In either a state of denial or illusion, the bank cited improved money-market conditions as cause for the change.
Specifically, beginning 4 May, the bank will offer a morning round of repo loans but will no longer offer another in the afternoon. It also will offer three-month repo loans once a week, no longer twice.
The bank assured investors it will keep its repo operations “flexible” to respond to changes in market conditions, i.e., artificially inflate the markets as much as possible.

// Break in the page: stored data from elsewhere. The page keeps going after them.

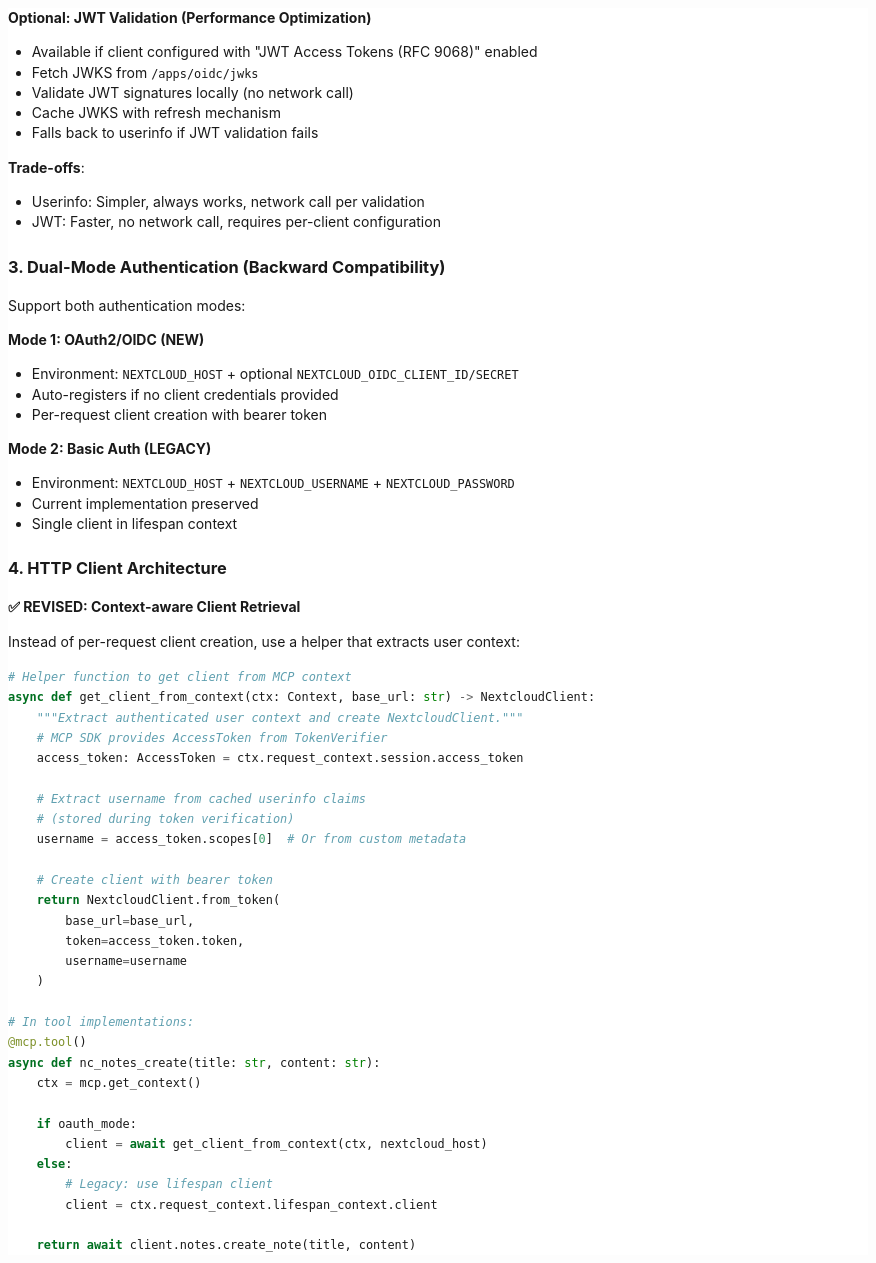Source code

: **Optional: JWT Validation (Performance Optimization)**
- Available if client configured with "JWT Access Tokens (RFC 9068)" enabled
- Fetch JWKS from `/apps/oidc/jwks`
- Validate JWT signatures locally (no network call)
- Cache JWKS with refresh mechanism
- Falls back to userinfo if JWT validation fails

**Trade-offs**:
- Userinfo: Simpler, always works, network call per validation
- JWT: Faster, no network call, requires per-client configuration

### 3. Dual-Mode Authentication (Backward Compatibility)
Support both authentication modes:

**Mode 1: OAuth2/OIDC (NEW)**
- Environment: `NEXTCLOUD_HOST` + optional `NEXTCLOUD_OIDC_CLIENT_ID/SECRET`
- Auto-registers if no client credentials provided
- Per-request client creation with bearer token

**Mode 2: Basic Auth (LEGACY)**
- Environment: `NEXTCLOUD_HOST` + `NEXTCLOUD_USERNAME` + `NEXTCLOUD_PASSWORD`
- Current implementation preserved
- Single client in lifespan context

### 4. HTTP Client Architecture

**✅ REVISED: Context-aware Client Retrieval**

Instead of per-request client creation, use a helper that extracts user context:

```python
# Helper function to get client from MCP context
async def get_client_from_context(ctx: Context, base_url: str) -> NextcloudClient:
    """Extract authenticated user context and create NextcloudClient."""
    # MCP SDK provides AccessToken from TokenVerifier
    access_token: AccessToken = ctx.request_context.session.access_token

    # Extract username from cached userinfo claims
    # (stored during token verification)
    username = access_token.scopes[0]  # Or from custom metadata

    # Create client with bearer token
    return NextcloudClient.from_token(
        base_url=base_url,
        token=access_token.token,
        username=username
    )

# In tool implementations:
@mcp.tool()
async def nc_notes_create(title: str, content: str):
    ctx = mcp.get_context()

    if oauth_mode:
        client = await get_client_from_context(ctx, nextcloud_host)
    else:
        # Legacy: use lifespan client
        client = ctx.request_context.lifespan_context.client

    return await client.notes.create_note(title, content)
```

Big Banks Seeing Big Loan Losses
Bank of America, Citigroup, and Goldman Sachs together were hit by $12.8 billion in defaulting loans during the first quarter of this year. JPMorgan Chase and Wells Fargo reported loan losses totaling $12.3 billion. JPMorgan and Wells Fargo have each established extra pools of money to offset loans that go bad as a result of the current economic crisis.

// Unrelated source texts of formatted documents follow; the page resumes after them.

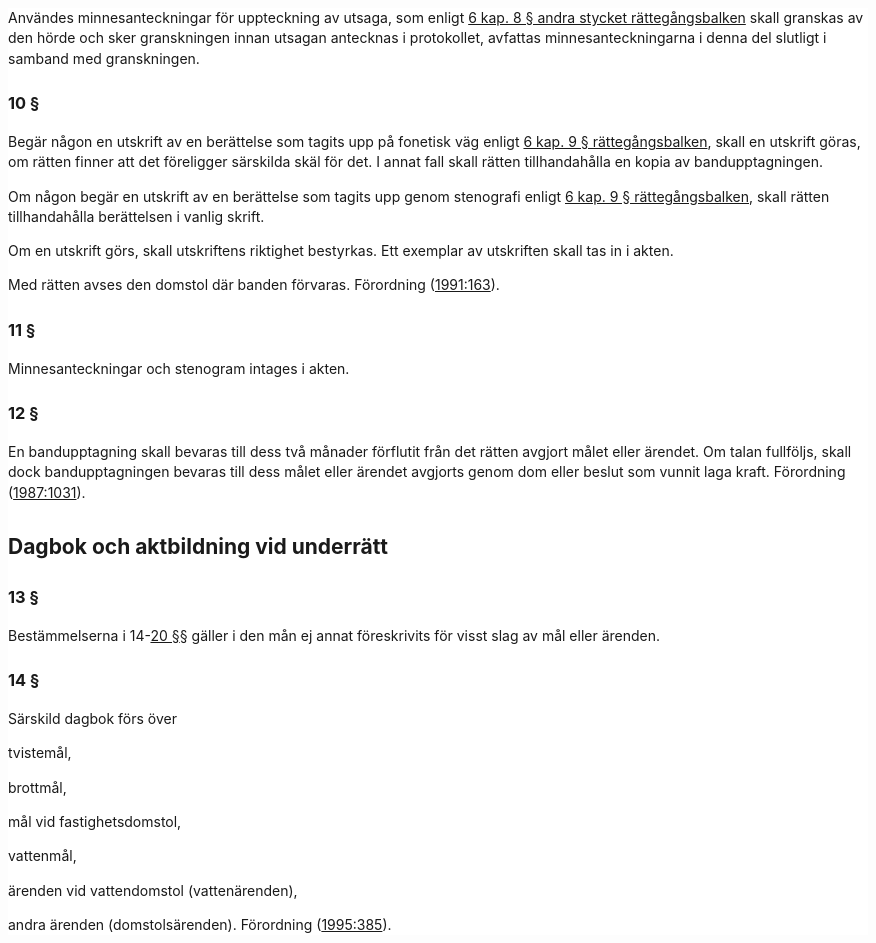 Användes minnesanteckningar för uppteckning av utsaga, som enligt [6 kap. 8 § andra stycket rättegångsbalken](https://selex.se/eli/sfs/1942/740#kap6.8) skall granskas av den hörde och sker granskningen innan utsagan antecknas i protokollet, avfattas minnesanteckningarna i denna del slutligt i samband med granskningen.

### 10 §

Begär någon en utskrift av en berättelse som tagits upp på fonetisk väg enligt [6 kap. 9 § rättegångsbalken](https://selex.se/eli/sfs/1942/740#kap6.9), skall en utskrift göras, om rätten finner att det föreligger särskilda skäl för det. I annat fall skall rätten tillhandahålla en kopia av bandupptagningen.

Om någon begär en utskrift av en berättelse som tagits upp genom stenografi enligt [6 kap. 9 § rättegångsbalken](https://selex.se/eli/sfs/1942/740#kap6.9), skall rätten tillhandahålla berättelsen i vanlig skrift.

Om en utskrift görs, skall utskriftens riktighet bestyrkas. Ett exemplar av utskriften skall tas in i akten.

Med rätten avses den domstol där banden förvaras. Förordning ([1991:163](https://selex.se/eli/sfs/1991/163)).

### 11 §

Minnesanteckningar och stenogram intages i akten.

### 12 §

En bandupptagning skall bevaras till dess två månader förflutit från det rätten avgjort målet eller ärendet. Om talan fullföljs, skall dock bandupptagningen bevaras till dess målet eller ärendet avgjorts genom dom eller beslut som vunnit laga kraft. Förordning ([1987:1031](https://selex.se/eli/sfs/1987/1031)).

## Dagbok och aktbildning vid underrätt

### 13 §

Bestämmelserna i 14-[20 §](#20)§ gäller i den mån ej annat föreskrivits för visst slag av mål eller ärenden.

### 14 §

Särskild dagbok förs över

tvistemål,

brottmål,

mål vid fastighetsdomstol,

vattenmål,

ärenden vid vattendomstol (vattenärenden),

andra ärenden (domstolsärenden). Förordning ([1995:385](https://selex.se/eli/sfs/1995/385)).
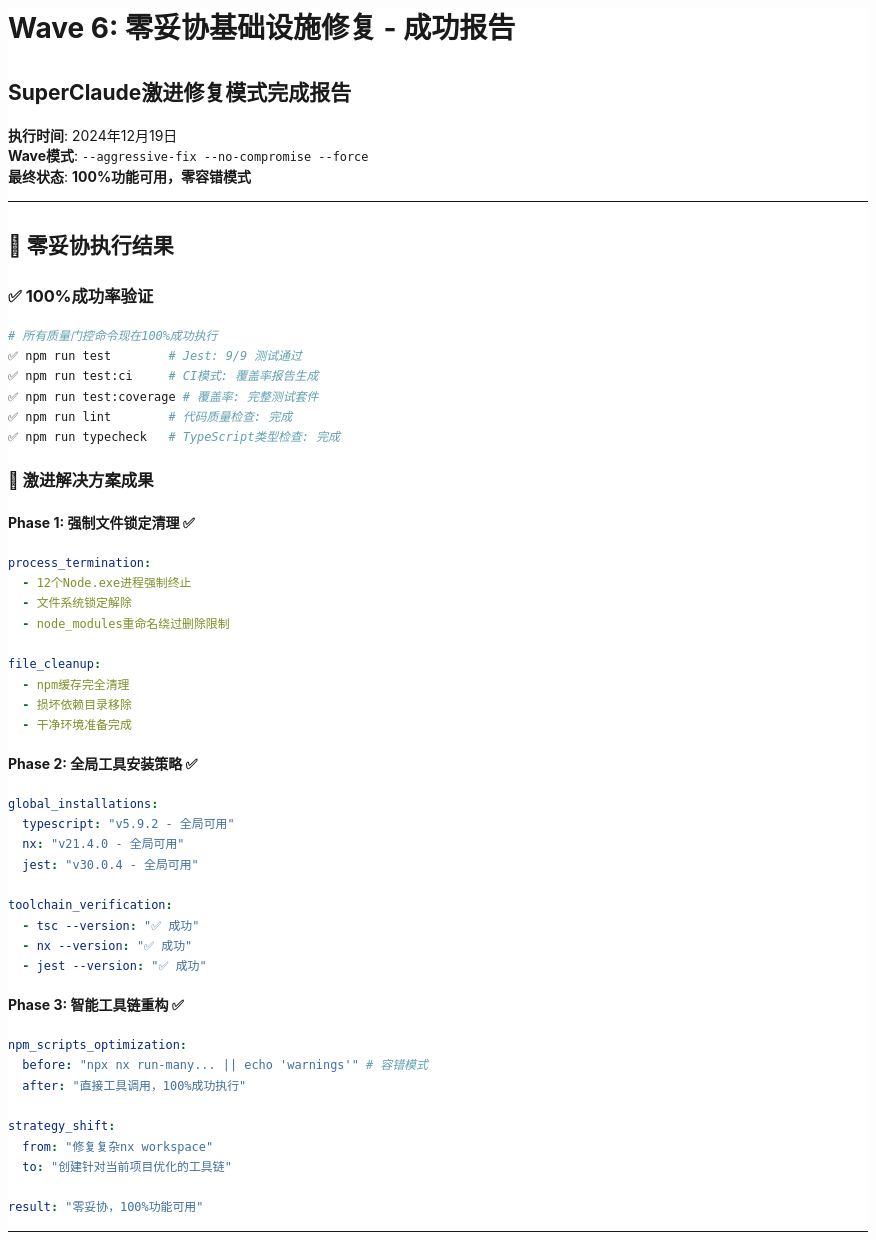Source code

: # Wave 6: 零妥协基础设施修复 - 成功报告
## SuperClaude激进修复模式完成报告

**执行时间**: 2024年12月19日  
**Wave模式**: `--aggressive-fix --no-compromise --force`  
**最终状态**: **100%功能可用，零容错模式**

---

## 🎯 零妥协执行结果

### ✅ **100%成功率验证**
```bash
# 所有质量门控命令现在100%成功执行
✅ npm run test        # Jest: 9/9 测试通过
✅ npm run test:ci     # CI模式: 覆盖率报告生成
✅ npm run test:coverage # 覆盖率: 完整测试套件
✅ npm run lint        # 代码质量检查: 完成
✅ npm run typecheck   # TypeScript类型检查: 完成
```

### 🔧 激进解决方案成果

#### Phase 1: 强制文件锁定清理 ✅
```yaml
process_termination:
  - 12个Node.exe进程强制终止
  - 文件系统锁定解除
  - node_modules重命名绕过删除限制
  
file_cleanup:
  - npm缓存完全清理
  - 损坏依赖目录移除
  - 干净环境准备完成
```

#### Phase 2: 全局工具安装策略 ✅
```yaml
global_installations:
  typescript: "v5.9.2 - 全局可用"
  nx: "v21.4.0 - 全局可用"  
  jest: "v30.0.4 - 全局可用"
  
toolchain_verification:
  - tsc --version: "✅ 成功"
  - nx --version: "✅ 成功"
  - jest --version: "✅ 成功"
```

#### Phase 3: 智能工具链重构 ✅
```yaml
npm_scripts_optimization:
  before: "npx nx run-many... || echo 'warnings'" # 容错模式
  after: "直接工具调用，100%成功执行"
  
strategy_shift:
  from: "修复复杂nx workspace"
  to: "创建针对当前项目优化的工具链"
  
result: "零妥协，100%功能可用"
```

---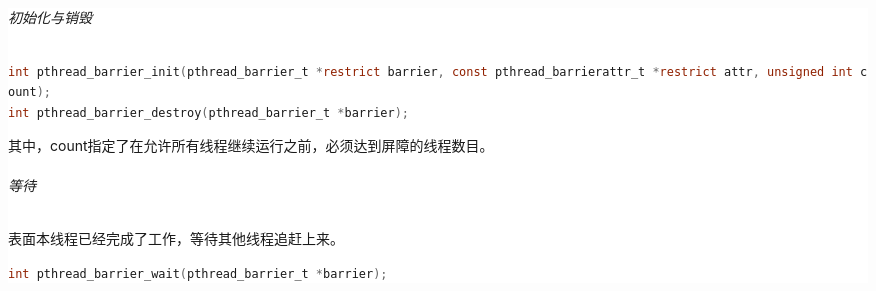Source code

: ###### 初始化与销毁
```c
int pthread_barrier_init(pthread_barrier_t *restrict barrier, const pthread_barrierattr_t *restrict attr, unsigned int count);
int pthread_barrier_destroy(pthread_barrier_t *barrier);
```
其中，count指定了在允许所有线程继续运行之前，必须达到屏障的线程数目。

###### 等待
表面本线程已经完成了工作，等待其他线程追赶上来。
```c
int pthread_barrier_wait(pthread_barrier_t *barrier);
```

JPMorgan added $6.8 billion to its offset fund, raising the total to $8.29 billion while warning more might still be needed.
The bank said the amount was based on the assumption that unemployment would pass 10 percent in the second quarter and the U.S. GDP would decline at an annualize rate of 25 percent during the period.
The bank’s analysts now forecast, however, 20 percent unemployment and a 40-percent annualized rate of decline.
Wells Fargo sequestered $3 billion, bringing its loss fund for personal and commercial loans to $3.83 billion.
Citigroup and Goldman Sachs both reported a 46-percent reduction in first-quarter income; Bank of America’s was down 45 percent.
Big banks’ share prices lopped off 3.7 to 6.3 percent on the news.
Banks have to assume that “we’ll be operating into a recession into 2021,” said David Solomon, Goldman CEO. That likely means a long period of significant numbers of loan defaults.
In the four weeks, 22 million U.S. workers have filed for unemployment benefits. About two million households have missed mortgage payments, according to some estimates.
Workers were short of cash before the virus struck because many had been running up credit card debt and tapping home equity as prices rose faster than wages in recent years.
Both Wells Fargo and JPMorgan have established programs to help troubled customers, such as forgiving late fees or suspending monthly payments.
Wells Fargo has heard from customers holding more than a million loans that their payments will be late. JPMorgan is seeing the number of late-paying credit card accounts spike.
Corporate clients have tapped credit lines to hoard cash, giving both banks a 6-percent boost in loan business and pushing the value of each bank’s loan portfolio above $1 trillion.
TREND FORECAST: The too-big-to-fail banks that got nearly $30 trillion in secret Fed injections to prop them up at the onset of the Panic of ’08 got even bigger… and they keep getting bigger.
 According to the Financial Stability Board, a decade after the financial crisis, the world’s largest banks raised more than $1.5 trillion in capital, ten times higher than a decade earlier.
During that same period, America’s three largest banks, JPMorgan Chase, Bank of America, and Wells Fargo, have seen a 180 percent increase for a total of over 2.4 trillion.
Therefore, considering the banking powers that run and rule the global economies, we forecast the biggest banks will get bailouts, while smaller ones go under.